All MMC users should be aware that “the use of campus computing networks is not completely private. The normal operation and maintenance of a system requires backup and caching of data, logging activity, and other legitimate reasons for monitoring. Users should be made aware that the institution occasionally monitors activity related to the rendition of network service” (Hawke 115). Typically, “a user’s account may be subject to monitoring … when the system administrator has reasonable cause to believe that the user is violating the acceptable use policy (e.g., on notification of alleged copyright infringement or defamation). Users should also be aware that their communications posted to newsgroups are accessible to the network administrator as well as to most Internet users” (Hawke 116).

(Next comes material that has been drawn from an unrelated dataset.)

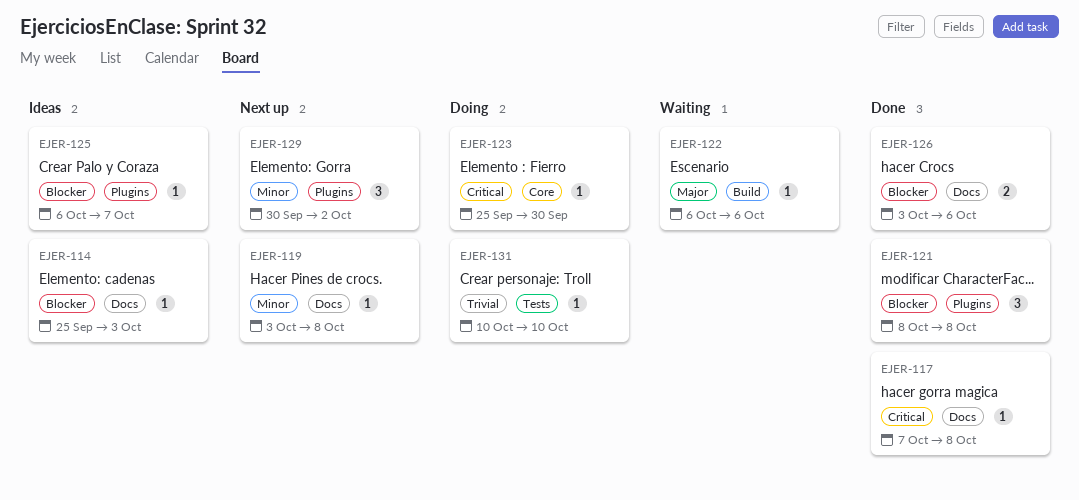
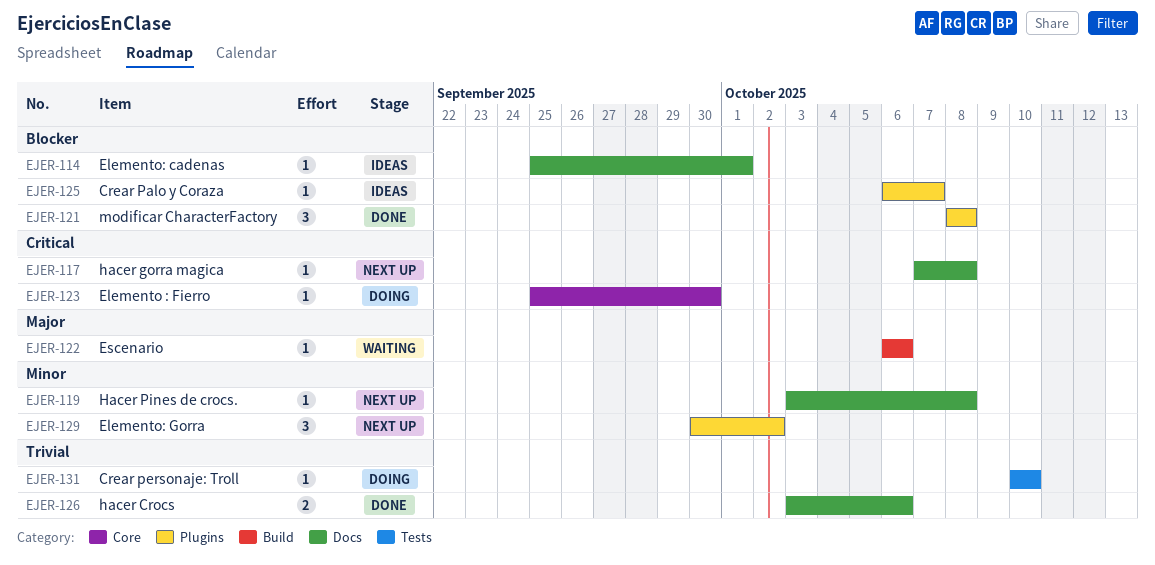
EJER-114, due: Oct 3 -> Oct 1
EJER-117, status: Done -> Next up
EJER-126, priority: Blocker -> Trivial

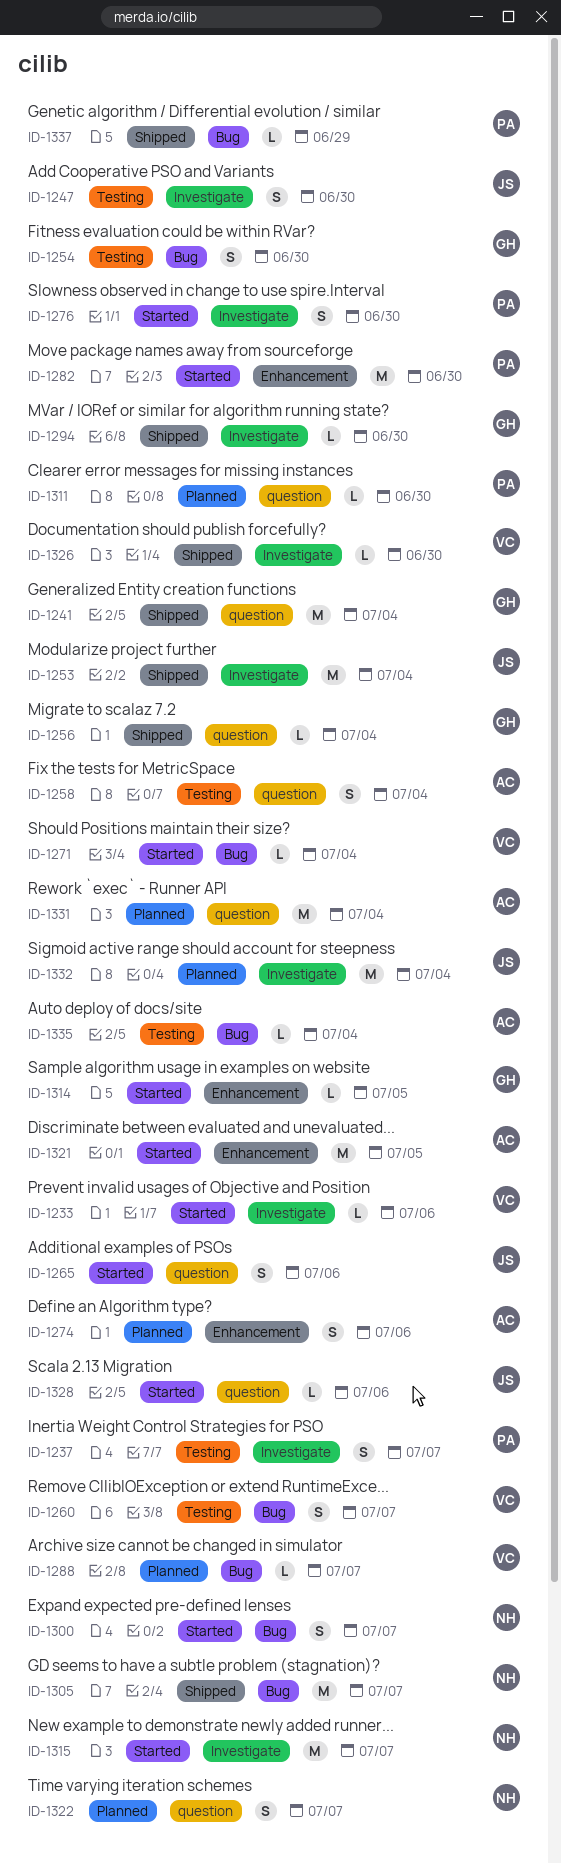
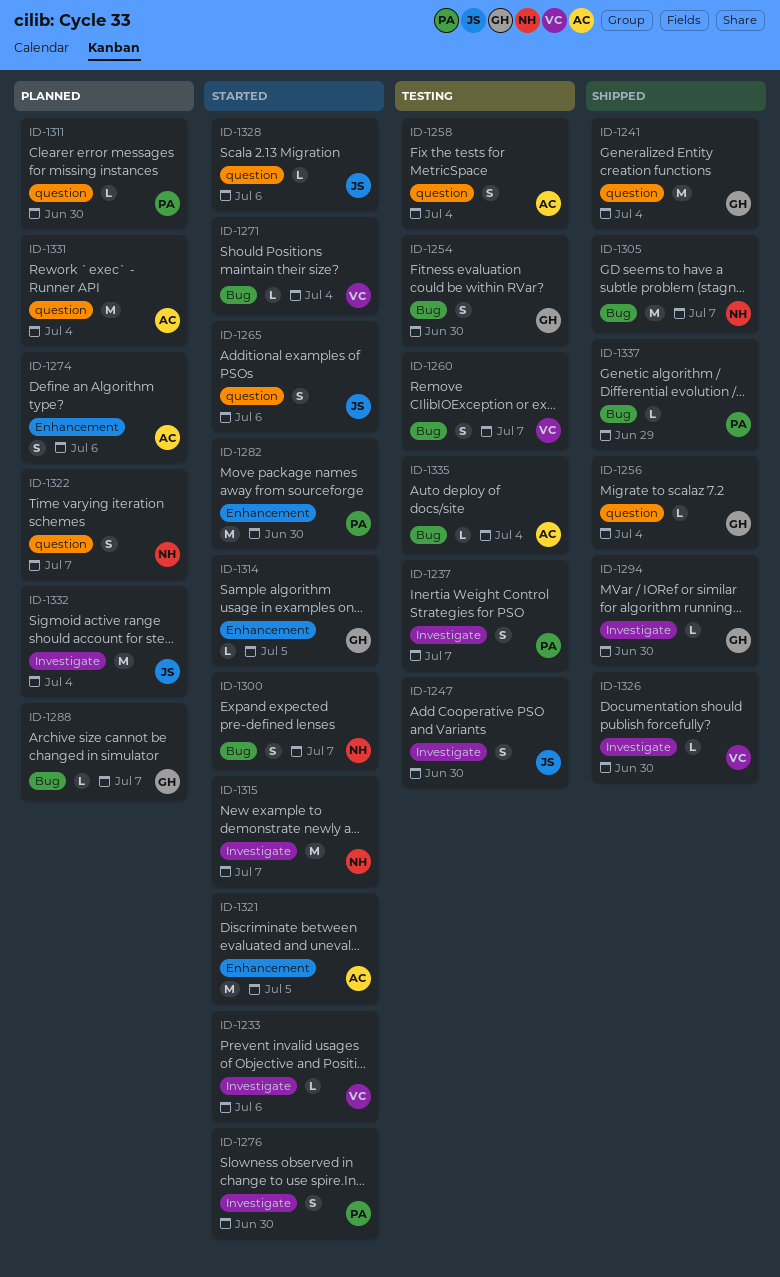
ID-1253: present -> none
ID-1288, owner: VC -> GH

Constance Hawke concludes with a candid assessment of the privacy issue: “The very nature of cyberspace defies constraints of time and space. It is undisputed that, once connected to the Internet, a network’s system will generally be available to anyone with a computer and a modem anywhere in the world. A provider of Internet access will have minimal control over those who access its system; similarly, a user will have little control over who views his or her communication” (Hawke 119).
In conclusion, TSC and MMC Network System Administrators recommend common sense and discretion on the part of all users in the Community. Free access to the Internet from campus computers is a privilege and we all need to appreciate that opportunity and use it with care and respect for all other users.